El trazo del romanticismo juvenil

Esta es la tercera adaptación al cine de la novela de Seiko Tanabe (1984) tras dos versiones en imagen real de 2003 y 2020. Estamos, por tanto, ante un clásico moderno de esa literatura post-adolescente que recoge y sublima el amor romántico en su frontera con el melodrama y el fantástico, materiales que funcionan bien en el lenguaje del anime gracias a su capacidad para trascender lo real a través del trazo, el color, los tonos pastel-acuarela y esa necesaria pizca de sensiblería para las identificaciones básicas y el ablandamiento de los corazones.
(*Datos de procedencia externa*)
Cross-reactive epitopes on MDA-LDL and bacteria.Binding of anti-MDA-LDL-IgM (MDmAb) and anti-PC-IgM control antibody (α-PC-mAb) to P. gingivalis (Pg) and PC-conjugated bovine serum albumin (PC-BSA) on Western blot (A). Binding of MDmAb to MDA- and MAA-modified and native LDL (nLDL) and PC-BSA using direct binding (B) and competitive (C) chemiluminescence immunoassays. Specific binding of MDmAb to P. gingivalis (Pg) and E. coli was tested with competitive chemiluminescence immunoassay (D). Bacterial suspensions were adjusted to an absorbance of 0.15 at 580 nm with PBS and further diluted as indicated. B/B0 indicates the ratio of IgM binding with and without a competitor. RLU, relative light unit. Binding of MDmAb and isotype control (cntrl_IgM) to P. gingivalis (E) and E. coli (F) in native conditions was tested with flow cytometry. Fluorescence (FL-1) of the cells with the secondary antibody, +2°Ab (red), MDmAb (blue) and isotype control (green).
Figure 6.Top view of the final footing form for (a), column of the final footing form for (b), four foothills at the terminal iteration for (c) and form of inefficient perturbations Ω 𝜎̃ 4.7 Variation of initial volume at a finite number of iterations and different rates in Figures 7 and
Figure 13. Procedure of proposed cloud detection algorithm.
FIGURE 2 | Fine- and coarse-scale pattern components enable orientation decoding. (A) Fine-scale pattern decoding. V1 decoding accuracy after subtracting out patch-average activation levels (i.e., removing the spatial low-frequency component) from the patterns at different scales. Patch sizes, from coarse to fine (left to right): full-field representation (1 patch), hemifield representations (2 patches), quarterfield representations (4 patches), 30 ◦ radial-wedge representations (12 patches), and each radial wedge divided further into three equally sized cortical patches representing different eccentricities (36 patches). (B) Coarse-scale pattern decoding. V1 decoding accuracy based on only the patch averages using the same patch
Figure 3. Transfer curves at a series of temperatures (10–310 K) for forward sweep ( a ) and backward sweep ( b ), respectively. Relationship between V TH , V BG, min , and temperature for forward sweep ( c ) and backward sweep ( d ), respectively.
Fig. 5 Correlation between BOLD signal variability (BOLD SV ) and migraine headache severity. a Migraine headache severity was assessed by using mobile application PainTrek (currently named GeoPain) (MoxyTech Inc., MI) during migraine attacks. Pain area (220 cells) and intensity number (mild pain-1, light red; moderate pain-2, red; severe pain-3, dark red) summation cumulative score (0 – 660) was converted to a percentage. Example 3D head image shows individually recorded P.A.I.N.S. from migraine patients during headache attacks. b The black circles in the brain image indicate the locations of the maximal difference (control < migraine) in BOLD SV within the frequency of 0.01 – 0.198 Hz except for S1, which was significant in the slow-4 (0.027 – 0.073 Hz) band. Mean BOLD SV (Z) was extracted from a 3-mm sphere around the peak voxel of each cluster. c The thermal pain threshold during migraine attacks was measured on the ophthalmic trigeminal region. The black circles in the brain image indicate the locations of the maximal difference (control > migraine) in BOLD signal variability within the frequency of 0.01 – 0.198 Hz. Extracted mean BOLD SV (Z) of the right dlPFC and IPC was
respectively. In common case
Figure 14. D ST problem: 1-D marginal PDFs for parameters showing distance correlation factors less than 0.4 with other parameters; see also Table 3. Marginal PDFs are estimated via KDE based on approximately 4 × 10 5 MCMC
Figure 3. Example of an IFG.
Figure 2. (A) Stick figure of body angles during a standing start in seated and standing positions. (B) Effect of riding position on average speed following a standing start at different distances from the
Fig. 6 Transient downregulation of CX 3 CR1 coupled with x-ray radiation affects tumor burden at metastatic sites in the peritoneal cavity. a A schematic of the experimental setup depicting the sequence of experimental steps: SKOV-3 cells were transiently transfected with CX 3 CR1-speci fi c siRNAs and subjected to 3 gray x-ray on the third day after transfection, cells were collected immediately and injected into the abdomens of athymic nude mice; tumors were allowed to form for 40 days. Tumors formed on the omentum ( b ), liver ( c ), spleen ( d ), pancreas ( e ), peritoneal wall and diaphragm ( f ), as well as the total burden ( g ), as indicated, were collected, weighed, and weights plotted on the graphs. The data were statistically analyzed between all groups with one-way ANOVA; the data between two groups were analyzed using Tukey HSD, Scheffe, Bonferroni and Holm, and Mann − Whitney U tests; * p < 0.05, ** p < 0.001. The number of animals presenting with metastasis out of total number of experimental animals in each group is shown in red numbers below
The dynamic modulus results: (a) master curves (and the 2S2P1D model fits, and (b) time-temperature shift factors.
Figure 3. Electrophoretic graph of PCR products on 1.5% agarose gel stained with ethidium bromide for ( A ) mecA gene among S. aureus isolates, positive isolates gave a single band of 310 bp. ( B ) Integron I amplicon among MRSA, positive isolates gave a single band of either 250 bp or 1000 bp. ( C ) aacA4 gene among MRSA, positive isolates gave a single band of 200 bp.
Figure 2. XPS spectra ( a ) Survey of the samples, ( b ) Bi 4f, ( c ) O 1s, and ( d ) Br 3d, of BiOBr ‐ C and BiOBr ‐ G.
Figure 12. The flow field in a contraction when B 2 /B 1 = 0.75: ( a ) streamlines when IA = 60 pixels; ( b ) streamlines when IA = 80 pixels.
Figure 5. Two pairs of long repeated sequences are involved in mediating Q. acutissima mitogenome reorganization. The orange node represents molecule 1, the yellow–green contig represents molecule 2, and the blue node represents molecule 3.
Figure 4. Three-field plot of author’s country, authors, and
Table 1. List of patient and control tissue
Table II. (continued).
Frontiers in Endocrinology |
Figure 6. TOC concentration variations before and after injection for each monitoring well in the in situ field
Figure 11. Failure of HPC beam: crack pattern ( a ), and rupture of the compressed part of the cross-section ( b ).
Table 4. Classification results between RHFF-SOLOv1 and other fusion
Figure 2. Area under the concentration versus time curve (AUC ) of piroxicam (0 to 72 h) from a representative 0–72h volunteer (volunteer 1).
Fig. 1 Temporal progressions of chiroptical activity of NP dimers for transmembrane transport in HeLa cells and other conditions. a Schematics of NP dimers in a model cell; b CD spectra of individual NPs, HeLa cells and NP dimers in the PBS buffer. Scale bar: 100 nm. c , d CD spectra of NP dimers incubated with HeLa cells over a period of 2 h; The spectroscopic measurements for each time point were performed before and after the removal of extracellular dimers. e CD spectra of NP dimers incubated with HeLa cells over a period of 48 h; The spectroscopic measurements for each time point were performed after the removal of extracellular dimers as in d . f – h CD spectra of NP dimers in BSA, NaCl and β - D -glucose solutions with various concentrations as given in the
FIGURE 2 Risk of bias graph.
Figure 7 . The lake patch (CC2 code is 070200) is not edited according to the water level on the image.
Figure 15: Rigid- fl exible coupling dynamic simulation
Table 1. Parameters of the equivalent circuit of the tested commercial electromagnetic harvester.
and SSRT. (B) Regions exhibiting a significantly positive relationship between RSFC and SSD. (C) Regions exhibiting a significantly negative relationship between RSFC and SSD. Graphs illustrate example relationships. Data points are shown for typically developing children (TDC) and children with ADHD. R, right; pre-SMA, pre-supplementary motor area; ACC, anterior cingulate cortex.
En efecto, Josee, el tigre y los peces reúne a una joven arisca en silla de ruedas recluida en casa de su abuela con un estudiante de biología marina y aficionado al buceo que acumula trabajos a media jornada para poder pagarse su viaje de doctorado a México. Una reunión marcada por un encuentro brusco que se desarrolla y modula entre las clásicas fases del rechazo, el pulso y el acercamiento hasta fraguar entre ellos uno de esos amores puros que se visualizan en paseos junto al río bajo los árboles del otoño y puestas de sol frente al mar mirando al horizonte.  

La película de Kotaru Tamura recoge así entre imágenes de aliento lírico y melancolía pop la esencia romántica de una historia de superación personal donde el melo (la silla de ruedas, la creatividad como catarsis, la inevitable separación, un nuevo accidente que espejea situaciones) roza siempre el empacho aunque sin superarlo nunca por obra y gracia de la propia materia animada, fraguada en cuadros de belleza efímera y climatológica que, como en el mejor anime, trascienden las limitaciones del movimiento y el brillo de esos ojos gigantes y temblorosos con la lágrima siempre a punto.